JAK2 inhibitors (fedratinib, CEP-33779, and NVP-BSK805) sensitize VIC-treated KBV20C cells via similar mechanisms of action. (A) KBV20C cells were plated on 60 mm diameter dishes and treated with 5 nM vincristine (VIC), 2 µM fedratinib (FED), 10 µM verapamil, 5 nM VIC with 2 µM fedratinib (VIC + FED), 5 nM VIC with 10 µM verapamil (VIC+VER), or 0.1% DMSO (CON). After 1 day, all cells were observed using an inverted microscope at ×100 magnification. (B,C) KBV20C cells were plated on 60 mm diameter dishes and treated with 5 nM vincristine (VIC), 1 µM fedratinib (FED-1), 2 µM fedratinib (FED-2), 2 µM CEP-33779 (CEP), 2 µM NVP-BSK805 (NVP), 5 nM VIC with 1 µM fedratinib (VIC + FED-1), 5 nM VIC with 2 µM fedratinib (VIC + FED-2), 5 nM VIC with 2 µM CEP-33779 (VIC + CEP), 5 nM VIC with 2 µM NVP-BSK805 (VIC + NVP), or 0.1% DMSO (CON).

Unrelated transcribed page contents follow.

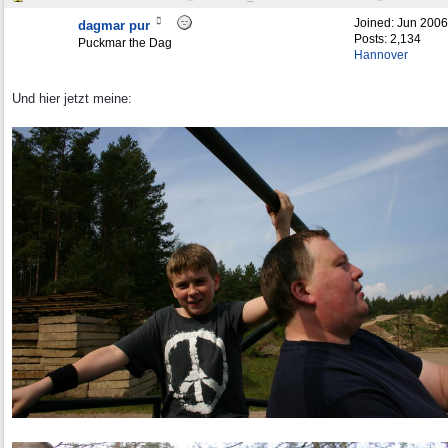
Joined:
Jun 2006
dagmar pur
Posts: 2,134
Puckmar the Dag
Hannover
Und hier jetzt meine:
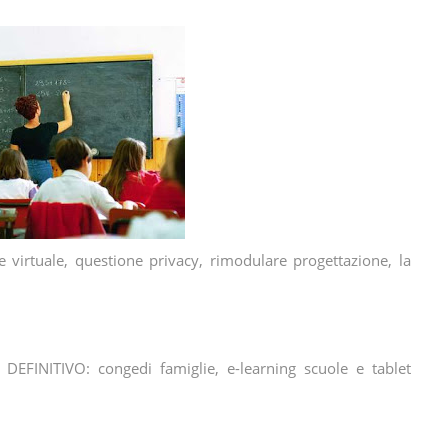
se virtuale, questione privacy, rimodulare progettazione, la
 DEFINITIVO: congedi famiglie, e-learning scuole e tablet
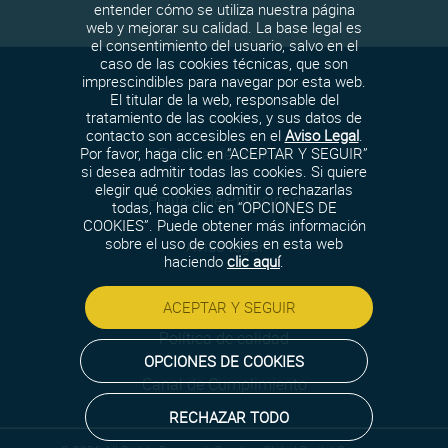
entender cómo se utiliza nuestra página
web y mejorar su calidad. La base legal es
el consentimiento del usuario, salvo en el
caso de las cookies técnicas, que son
imprescindibles para navegar por esta web.
El titular de la web, responsable del
tratamiento de las cookies, y sus datos de
contacto son accesibles en el
Aviso Legal
.
Política de cookies
Por favor, haga clic en “ACEPTAR Y SEGUIR”
si desea admitir todas las cookies. Si quiere
elegir qué cookies admitir o rechazarlas
Política de Privacidad
todas, haga clic en “OPCIONES DE
COOKIES”. Puede obtener más información
sobre el uso de cookies en esta web
Aviso legal
haciendo
clic aquí
.
Política de seguridad
ACEPTAR Y SEGUIR
Política de calidad
OPCIONES DE COOKIES
Canal de Cumplimiento
RECHAZAR TODO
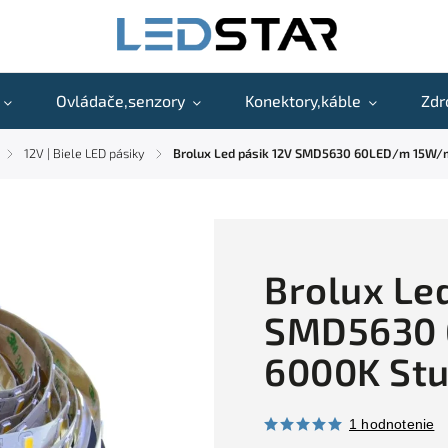
Ovládače,senzory
Konektory,káble
Zdr
12V | Biele LED pásiky
Brolux Led pásik 12V SMD5630 60LED/m 15W/m
/
/
Brolux Led
SMD5630 
6000K Stu
1 hodnotenie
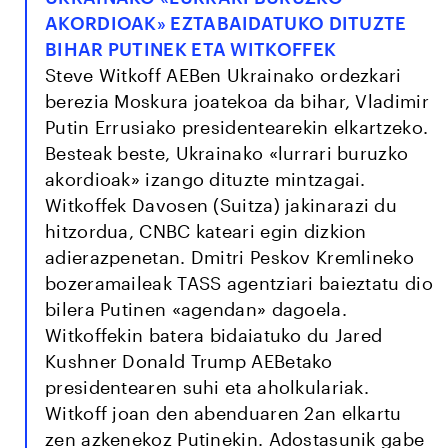
AKORDIOAK» EZTABAIDATUKO DITUZTE
BIHAR PUTINEK ETA WITKOFFEK
Steve Witkoff AEBen Ukrainako ordezkari
berezia Moskura joatekoa da bihar, Vladimir
Putin Errusiako presidentearekin elkartzeko.
Besteak beste, Ukrainako «lurrari buruzko
akordioak» izango dituzte mintzagai.
Witkoffek Davosen (Suitza) jakinarazi du
hitzordua, CNBC kateari egin dizkion
adierazpenetan. Dmitri Peskov Kremlineko
bozeramaileak TASS agentziari baieztatu dio
bilera Putinen «agendan» dagoela.
Witkoffekin batera bidaiatuko du Jared
Kushner Donald Trump AEBetako
presidentearen suhi eta aholkulariak.
Witkoff joan den abenduaren 2an elkartu
zen azkenekoz Putinekin. Adostasunik gabe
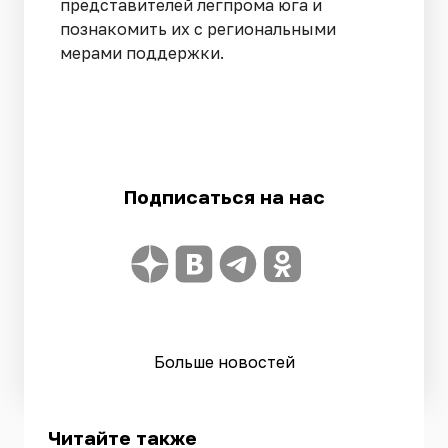
представителей легпрома юга и
познакомить их с региональными
мерами поддержки.
Подписаться на нас
Больше новостей
Читайте также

After 24 h, microscopic observation at x100 magnification (B) or annexin V analyses (C) were performed as described in Section 4, Materials and Methods.

Figure 5

Fedratinib did not change P-gp protein levels. (A,B) KBV20C cells were plated on 60 mm diameter dishes and treated with 2 µM fedratinib (FED-2) or 0.1% DMSO (CON). After 4 h or 24 h, Western blot analysis was performed using antibodies against (A) P-gp (Antibody 1 from Cell signaling company), (B) P-gp (Antibody 2 from Santia Cruz company), and GAPDH. (C) Drug-resistant KBV20C were grown on 60 mm diameter dishes and treated with 5 nM vincristine (VIC), 0.5 µM fedratinib (FED-0.5), 1 µM fedratinib (FED-1), 2 µM fedratinib (FED-2), 4 µM fedratinib (FED-4), 6 µM fedratinib (FED-6), 5 nM VIC with 0.5 µM fedratinib (VIC-5 + FED-0.5), 5 nM VIC with 1 µM fedratinib (VIC-5 + FED-1), 5 nM VIC with 2 µM fedratinib (VIC-5 + FED-2), 5 nM VIC with 4 µM fedratinib (VIC-5 + FED-4), 5 nM VIC with 6 µM fedratinib (VIC-5 + FED-6), or 0.1% DMSO (CON). After 2 days, all cells were observed using an inverted microscope at x40 magnification. (D) Drug-resistant KBV20C were plated on 96-well plates and grown to 30–40% confluence. The cells were then treated with 5 nM vincristine (VIC-5), 0.5 µM fedratinib (FED-0.5), 1 µM fedratinib (FED-1), 2 µM fedratinib (FED-2), 3 µM fedratinib (FED-3), 5 µM fedratinib (FED-5), 5 nM VIC with 0.5 µM fedratinib (VIC-5 + FED-0.5), 5 nM VIC with 1 µM fedratinib (VIC-5 + FED-1), 5 nM VIC with 2 µM fedratinib (VIC-5 + FED-2), 5 nM VIC with 3 µM fedratinib (VIC-5 + FED-3), 5 nM VIC with 5 µM fedratinib (VIC-5+FED-5), or 0.1% DMSO (CON). Cell viability assay was performed as described in Section 4, Materials and Methods. The data are presented as the mean ±SD from two independent experiments repeated in triplicate. For co-treatments, significantly different at * p < 0.05 compared with the corresponding control. The “ns” is an abbreviation of “not significant”.